I ask about the credit cards, because I went on-line yesterday to buy repair parts for one of my lawn-care power tools & paid for the parts with a credit card. That was before I saw your original post.

On 4/8/2014 11:40 AM, Tim Bray wrote:
It’s potentially much, much worse than that.  They include the signing
keys that web sites use to make "https:" addresses work.  So the bad
guys can in principle pretend to be https://your-bank.com and steal
not just your credit card number but everything.  Note that not every
bank would have been affected; weirdly enough, if you hadn’t got
around to updating your crypto libraries recently, you’re OK (but some
would, for sure).  So what happened was, geeks everywhere worked all
night last night to replace the old keys with new keys.  So what we’re
hoping is that no really bad bad guy noticed the problem before the
good guys did and got in there and stole some keys and stole some
credit card numbers and wreaked havoc, before the good guys re-locked
the barn door last night.  But we won’t know for a while.
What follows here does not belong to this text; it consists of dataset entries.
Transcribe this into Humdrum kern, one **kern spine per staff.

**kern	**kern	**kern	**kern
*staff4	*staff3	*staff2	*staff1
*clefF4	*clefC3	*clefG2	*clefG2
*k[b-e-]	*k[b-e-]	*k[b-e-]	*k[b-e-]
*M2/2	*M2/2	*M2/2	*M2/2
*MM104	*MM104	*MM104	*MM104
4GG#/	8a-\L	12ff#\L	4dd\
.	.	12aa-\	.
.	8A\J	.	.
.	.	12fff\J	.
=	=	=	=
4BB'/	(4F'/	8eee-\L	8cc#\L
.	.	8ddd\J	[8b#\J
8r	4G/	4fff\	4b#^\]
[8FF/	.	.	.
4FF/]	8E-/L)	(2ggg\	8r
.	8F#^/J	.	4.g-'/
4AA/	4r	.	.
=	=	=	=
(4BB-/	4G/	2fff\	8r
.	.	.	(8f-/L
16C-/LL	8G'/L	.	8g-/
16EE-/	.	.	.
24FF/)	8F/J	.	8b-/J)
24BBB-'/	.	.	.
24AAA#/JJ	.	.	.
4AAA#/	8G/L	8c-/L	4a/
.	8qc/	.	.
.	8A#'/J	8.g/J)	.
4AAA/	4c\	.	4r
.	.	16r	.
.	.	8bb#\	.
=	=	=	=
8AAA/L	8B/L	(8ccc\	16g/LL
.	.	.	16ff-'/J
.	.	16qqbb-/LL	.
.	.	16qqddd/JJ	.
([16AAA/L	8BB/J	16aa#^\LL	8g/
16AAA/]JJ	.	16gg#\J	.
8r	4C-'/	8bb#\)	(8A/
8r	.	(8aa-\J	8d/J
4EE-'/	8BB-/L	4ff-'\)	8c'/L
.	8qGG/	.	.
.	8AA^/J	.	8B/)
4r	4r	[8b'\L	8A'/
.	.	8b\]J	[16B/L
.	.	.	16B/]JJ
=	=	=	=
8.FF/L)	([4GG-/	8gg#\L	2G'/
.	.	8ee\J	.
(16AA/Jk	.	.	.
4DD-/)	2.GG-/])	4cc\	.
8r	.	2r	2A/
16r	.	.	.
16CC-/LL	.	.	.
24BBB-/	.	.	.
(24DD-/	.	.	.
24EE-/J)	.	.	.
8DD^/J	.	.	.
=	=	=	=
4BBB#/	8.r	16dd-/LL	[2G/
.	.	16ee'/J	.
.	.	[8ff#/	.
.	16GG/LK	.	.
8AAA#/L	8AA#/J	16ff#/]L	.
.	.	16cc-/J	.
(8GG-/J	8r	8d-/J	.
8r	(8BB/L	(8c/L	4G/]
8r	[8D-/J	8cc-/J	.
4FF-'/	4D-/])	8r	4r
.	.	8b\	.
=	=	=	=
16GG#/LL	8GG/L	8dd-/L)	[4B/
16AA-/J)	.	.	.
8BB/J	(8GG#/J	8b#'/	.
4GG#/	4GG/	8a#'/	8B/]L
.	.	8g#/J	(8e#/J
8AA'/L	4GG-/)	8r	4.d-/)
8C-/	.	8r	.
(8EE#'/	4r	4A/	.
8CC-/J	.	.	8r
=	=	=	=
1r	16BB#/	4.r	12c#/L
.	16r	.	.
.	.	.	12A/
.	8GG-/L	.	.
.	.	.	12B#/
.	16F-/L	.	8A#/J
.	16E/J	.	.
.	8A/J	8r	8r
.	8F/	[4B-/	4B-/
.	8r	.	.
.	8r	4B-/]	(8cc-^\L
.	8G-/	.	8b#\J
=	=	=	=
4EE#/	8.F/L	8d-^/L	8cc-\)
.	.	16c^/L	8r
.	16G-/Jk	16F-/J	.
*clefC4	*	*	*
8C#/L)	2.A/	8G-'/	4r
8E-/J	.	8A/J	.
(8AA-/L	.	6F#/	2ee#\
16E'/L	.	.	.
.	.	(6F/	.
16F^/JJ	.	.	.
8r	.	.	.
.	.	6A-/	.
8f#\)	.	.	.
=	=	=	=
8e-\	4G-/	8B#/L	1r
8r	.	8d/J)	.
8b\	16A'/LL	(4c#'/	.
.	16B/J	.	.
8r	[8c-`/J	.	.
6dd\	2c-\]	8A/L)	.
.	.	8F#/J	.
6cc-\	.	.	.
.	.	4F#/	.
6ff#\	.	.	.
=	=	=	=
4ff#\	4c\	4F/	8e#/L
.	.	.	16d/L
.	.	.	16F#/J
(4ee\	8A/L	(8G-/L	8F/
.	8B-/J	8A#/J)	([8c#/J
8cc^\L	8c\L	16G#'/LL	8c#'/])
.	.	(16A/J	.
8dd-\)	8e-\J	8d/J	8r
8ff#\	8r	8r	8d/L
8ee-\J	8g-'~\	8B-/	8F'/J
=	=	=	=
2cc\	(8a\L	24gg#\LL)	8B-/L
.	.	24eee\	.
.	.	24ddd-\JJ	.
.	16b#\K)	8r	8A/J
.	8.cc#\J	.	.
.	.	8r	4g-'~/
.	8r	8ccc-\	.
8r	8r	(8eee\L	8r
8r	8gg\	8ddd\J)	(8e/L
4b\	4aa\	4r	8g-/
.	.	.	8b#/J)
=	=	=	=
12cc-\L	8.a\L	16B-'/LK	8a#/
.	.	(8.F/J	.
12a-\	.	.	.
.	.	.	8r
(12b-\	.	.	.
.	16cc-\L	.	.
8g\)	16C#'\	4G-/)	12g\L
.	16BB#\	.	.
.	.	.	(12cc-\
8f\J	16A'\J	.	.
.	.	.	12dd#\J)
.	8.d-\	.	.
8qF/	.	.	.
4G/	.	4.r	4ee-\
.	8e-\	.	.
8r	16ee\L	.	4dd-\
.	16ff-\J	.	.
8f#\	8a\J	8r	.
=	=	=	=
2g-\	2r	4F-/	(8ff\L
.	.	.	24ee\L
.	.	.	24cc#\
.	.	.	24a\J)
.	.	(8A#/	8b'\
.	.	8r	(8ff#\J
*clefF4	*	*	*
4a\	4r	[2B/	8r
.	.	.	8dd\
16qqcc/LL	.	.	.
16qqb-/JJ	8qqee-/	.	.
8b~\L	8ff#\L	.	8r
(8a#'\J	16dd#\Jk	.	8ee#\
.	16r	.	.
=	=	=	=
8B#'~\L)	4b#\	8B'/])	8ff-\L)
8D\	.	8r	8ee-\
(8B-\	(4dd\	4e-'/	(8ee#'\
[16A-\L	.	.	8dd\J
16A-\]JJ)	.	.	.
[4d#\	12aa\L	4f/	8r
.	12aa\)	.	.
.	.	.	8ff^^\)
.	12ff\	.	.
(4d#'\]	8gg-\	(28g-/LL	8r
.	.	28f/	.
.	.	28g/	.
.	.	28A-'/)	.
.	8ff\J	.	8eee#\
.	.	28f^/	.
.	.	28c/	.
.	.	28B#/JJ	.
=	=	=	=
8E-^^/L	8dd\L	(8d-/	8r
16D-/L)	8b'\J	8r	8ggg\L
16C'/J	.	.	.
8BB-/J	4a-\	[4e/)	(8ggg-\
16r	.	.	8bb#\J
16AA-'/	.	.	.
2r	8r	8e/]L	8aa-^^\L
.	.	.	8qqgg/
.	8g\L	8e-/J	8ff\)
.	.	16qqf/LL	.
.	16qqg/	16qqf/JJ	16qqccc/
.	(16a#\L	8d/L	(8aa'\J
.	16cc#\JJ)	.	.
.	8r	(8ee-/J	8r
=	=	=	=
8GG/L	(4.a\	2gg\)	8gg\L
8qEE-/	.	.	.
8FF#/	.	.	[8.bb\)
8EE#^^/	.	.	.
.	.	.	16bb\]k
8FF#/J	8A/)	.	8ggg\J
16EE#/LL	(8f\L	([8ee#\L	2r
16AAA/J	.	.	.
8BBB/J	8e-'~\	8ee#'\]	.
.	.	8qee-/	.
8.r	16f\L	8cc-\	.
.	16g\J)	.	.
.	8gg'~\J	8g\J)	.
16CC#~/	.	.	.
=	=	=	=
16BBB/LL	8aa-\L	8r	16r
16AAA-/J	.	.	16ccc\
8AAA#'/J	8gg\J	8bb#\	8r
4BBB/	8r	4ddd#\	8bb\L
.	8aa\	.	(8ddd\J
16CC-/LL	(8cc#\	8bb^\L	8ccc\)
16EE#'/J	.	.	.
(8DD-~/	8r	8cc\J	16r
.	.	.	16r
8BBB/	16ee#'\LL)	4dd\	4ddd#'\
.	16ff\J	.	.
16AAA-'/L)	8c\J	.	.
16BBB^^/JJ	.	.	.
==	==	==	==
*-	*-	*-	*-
On Tue, Apr 8, 2014 at 8:22 AM, John Sessoms <[email protected]> wrote:
Do those secrets include CREDIT CARD DATA from on-line purchases?


On 4/8/2014 1:53 AM, Tim Bray wrote:

Summary: A programming error allows bad guys to steal secrets on a
HUGE number of websites; geeks are working late all over the internet
closing the barn doors.   We won’t know for a while how bad the damage
has been.

On Mon, Apr 7, 2014 at 7:14 PM, John Sessoms <[email protected]>
wrote:

Just out of curiosity for the rest of us ... WTF?


On 4/7/2014 8:13 PM, Tim Bray wrote:


In the unlikely event that any of you run https-enabled web sites and
haven’t visited heartbleed.com today, get thee over there post-haste
and find out what version of OpenSSL you’re running and consider
replacing your certs, stat.

I’m not sure I’ve ever seen a more damaging zero-day.